Crescencio Bustillo

CRESCENCIO BUSTILLO. De todas las aficiones de Majadahonda, la más importante era la taurina y parece ser que no se ha perdido del todo en los tiempos actuales. Como pasaba la cañada por el pueblo, teniendo la Laguna para abrevadero del ganado al paso del mismo, por aquellos tiempos pasaban miles y miles de cabezas de ganado vacuno procedentes de toda la sierra del Guadarrama y de la parte de Salamanca. La mayor parte destinadas al matadero de Madrid, que estaba situado hacia Carabanchel. Otras veces eran corridas de toros completas para lidiarlas en la Plaza del mismo, pero todas tenían un denominador común: eran reses bravas. A estos conjuntos de reses los llamábamos “vacadas”, vulgarmente “novilladas”, que había días que se pasaban en diferentes horas hasta diez puntas de estas vacadas, que como promedio llevaban cada una 500 reses o más.

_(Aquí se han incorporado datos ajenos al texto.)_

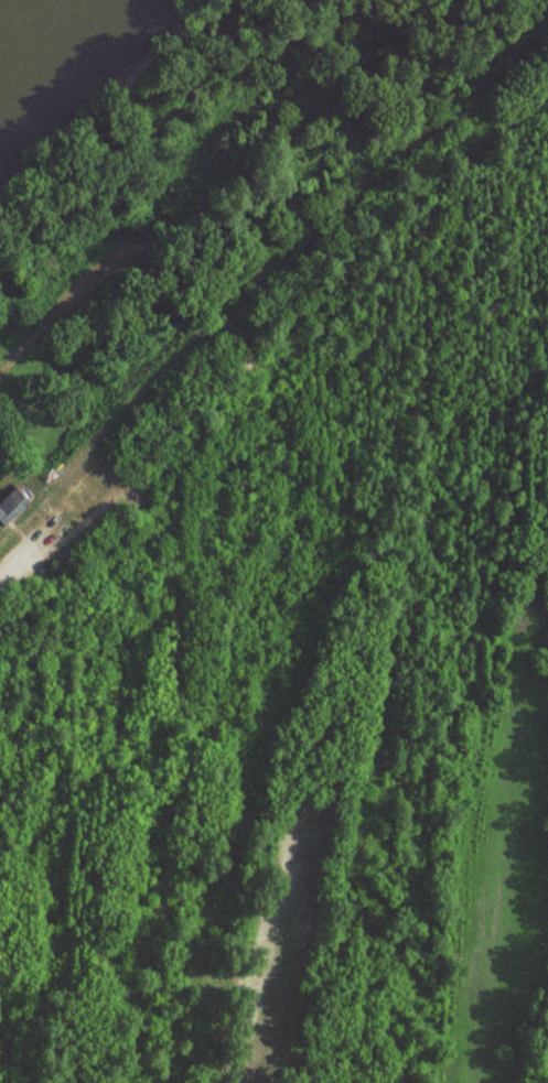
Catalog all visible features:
river: (28, 26)
road: (17, 564)

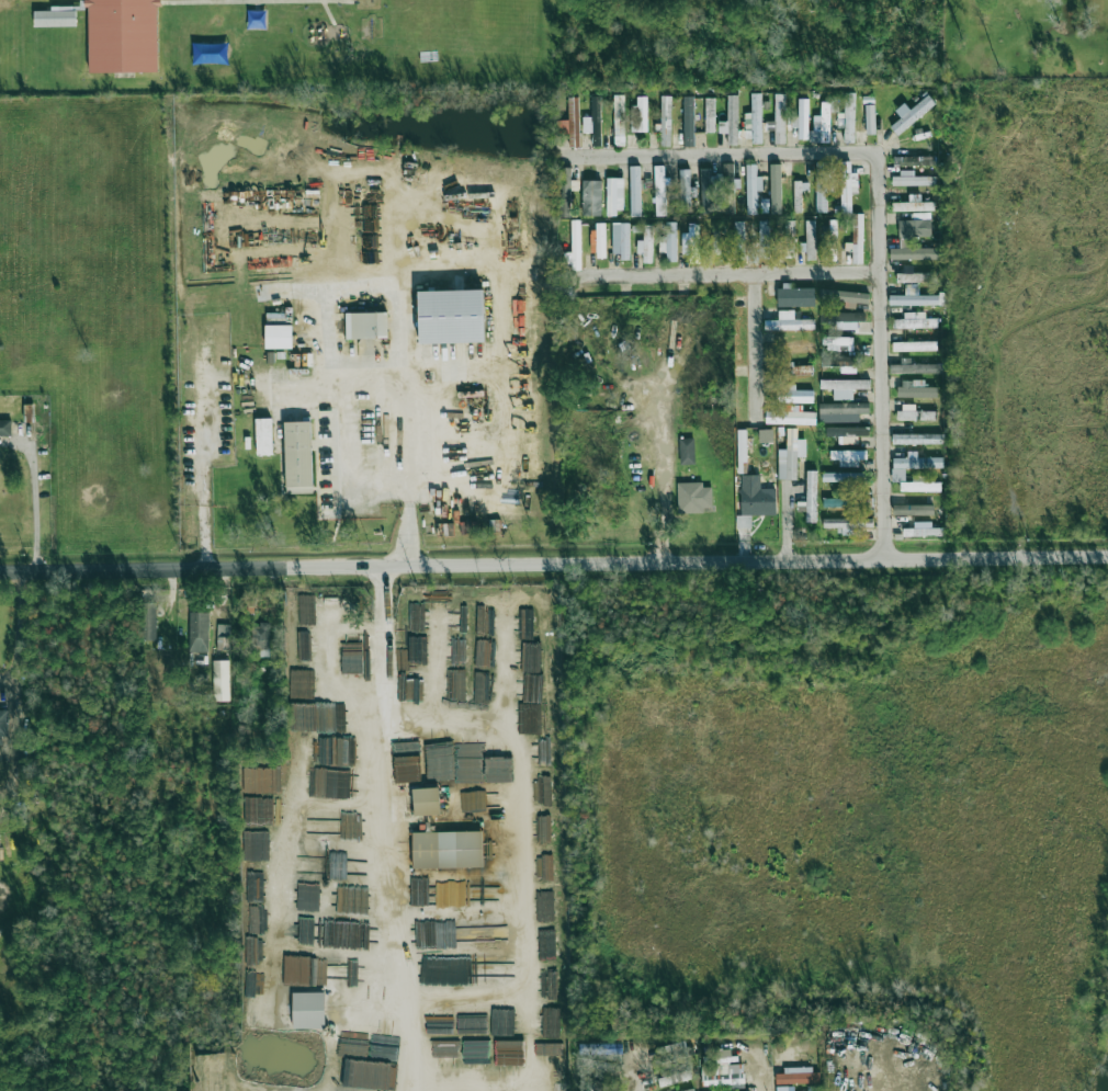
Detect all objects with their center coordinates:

Cuando aparecían en lontananza las vacadas, que se distinguían precisamente por la polvareda que iban dejando atrás, se corría la voz por el pueblo. ¡Qué viene una novillá!, gritaba la gente, contagiándose este grito y siendo repetido como un eco. Al sentir esta llamada torera la gente joven abandonaba sus faenas, fueran mujeres u hombres sin distinción, y salían corriendo a tomar posiciones en las bocacalles o casas por donde tenía que pasar el ganado. A su paso agitaban trapos como si fueran capichuelas, citando a las reses con tal insistencia que las hacían desmandarse alborotadas, rompiendo la formación y dando lugar a que corrieran por los campos para así gozar de estas escapadas, que daban como resultado incidentes a granel, un jolgorio en los protagonistas y un enfado en los vaqueros, que entre maldiciones e insultos se las veían y se las deseaban para poder de nuevo reunir la vacada, corriendo con los caballos desesperadamente.

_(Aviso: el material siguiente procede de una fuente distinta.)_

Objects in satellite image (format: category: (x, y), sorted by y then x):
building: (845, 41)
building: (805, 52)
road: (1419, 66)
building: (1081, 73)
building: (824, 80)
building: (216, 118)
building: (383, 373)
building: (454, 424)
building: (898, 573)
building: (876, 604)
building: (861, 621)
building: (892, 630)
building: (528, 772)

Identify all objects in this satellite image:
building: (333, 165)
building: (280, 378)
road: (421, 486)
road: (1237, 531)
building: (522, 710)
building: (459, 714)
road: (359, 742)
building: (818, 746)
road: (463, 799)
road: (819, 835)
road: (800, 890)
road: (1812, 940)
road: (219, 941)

Algunos de estos vaqueros, que accidentalmente les tocaba conducir las corridas que se habían de lidiar en las fiestas del pueblo, comentaban que no les llegaba la “camisa al cuerpo” cada vez que tenían que pasar con las vacadas por Majadahonda. De resultas de estas escapadas solían desmandarse sueltos toros y vacas. Entonces ya estaba liada la capea: surgían como por ensalmo capotes y muletas, unos de verdad y otros improvisados, sucediéndose los revolcones y volteretas, pero casi siempre con suerte, pues no ocasionaban cornadas graves. Las reses cuando se excitaban así ya no obedecen de momento ni a los vaqueros ni a nadie, por lo que en varias ocasiones las tenían que dejar por no perder el resto, que no acababan de serenarse. Era muy frecuente que a finales del verano anduvieran toros o vacas escapadas deambulando por las viñas y las tierras del término. Estos casos se comentaban, dando lugar a que la gente fantaseara más de la cuenta a veces. Que si fulano se había visto en peligro, que si el otro se había tenido que meter en una zanja, aquel se había tenido que subir a un árbol… Había para todos los gustos, pero es muy raro que estos animales en campo abierto ataquen porque sí, si antes no se les provoca.

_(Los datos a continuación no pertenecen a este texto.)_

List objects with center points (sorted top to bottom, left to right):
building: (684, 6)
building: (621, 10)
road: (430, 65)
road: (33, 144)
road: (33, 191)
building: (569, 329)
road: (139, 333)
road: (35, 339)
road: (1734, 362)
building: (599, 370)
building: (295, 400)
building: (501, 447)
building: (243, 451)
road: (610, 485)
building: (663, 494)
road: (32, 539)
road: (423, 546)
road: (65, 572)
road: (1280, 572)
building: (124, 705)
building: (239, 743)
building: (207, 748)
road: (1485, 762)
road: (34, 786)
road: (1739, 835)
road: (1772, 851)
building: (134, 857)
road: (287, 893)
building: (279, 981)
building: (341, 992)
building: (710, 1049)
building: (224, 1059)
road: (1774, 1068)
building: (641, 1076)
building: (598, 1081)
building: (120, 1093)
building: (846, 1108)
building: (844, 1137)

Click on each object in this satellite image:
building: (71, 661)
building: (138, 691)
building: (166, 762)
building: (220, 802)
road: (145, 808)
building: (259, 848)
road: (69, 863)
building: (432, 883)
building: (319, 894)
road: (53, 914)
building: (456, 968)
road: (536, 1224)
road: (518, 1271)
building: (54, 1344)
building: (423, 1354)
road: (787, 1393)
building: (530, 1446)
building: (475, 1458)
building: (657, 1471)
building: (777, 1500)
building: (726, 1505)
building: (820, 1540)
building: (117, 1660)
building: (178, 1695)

Juan Belmonte, el «torero revolucionario», se quitó la vida

Una curiosa anécdota relacionada con esta cuestión es la de Rolán. Este se había enterado que había un toro  desmandado hacia una zona de viñas llamada del “Cristo”, por estar cerca de la ermita. Rolán era un entusiasta de Belmonte, había leído su biografía y cuando toreaba en Madrid acudía a verle aunque se tuviera que empeñar la camisa. Por eso al enterarse de donde más o menos pudiera estar el toro se preparó una muletilla y se dispuso a emular las aventuras de su héroe. Para ello se quitó la camisa y a la luz de la luna, como el trianero, se fue a buscar al toro, solo, sin decir nada a nadie para no tener que compartir la gloria. Cuando lo encontró, lo citó. El animal, naturalmente, acudió al desafío. Lo que no se sabe es si llegaría a darle algún lance, pero sí que lo derribó, lo atropelló y tuvo la gran fortuna de camuflarse encogido cuanto pudo en el hoyo que se hacía alrededor de la cepa, puesto que estaba dentro de una viña. La fiera lo acosó allí, pero como no podía empitonarlo bien le mordió y se ensució encima de él. Cuando se cansó, se fue alejando, cosa que aprovecho el Rolán para salir corriendo asustado hasta el pueblo, donde contó la aventura que acababa de pasarle. Los que le atendieron contaron que traía las espaldas moras y peladas de los varetazos de los cuernos y de los bocados de la fiera, entre la lengua rizosa y los dientes inferiores, pues ya es sabido que todos los rumiantes no tienen dientes en la parte superior de la boca.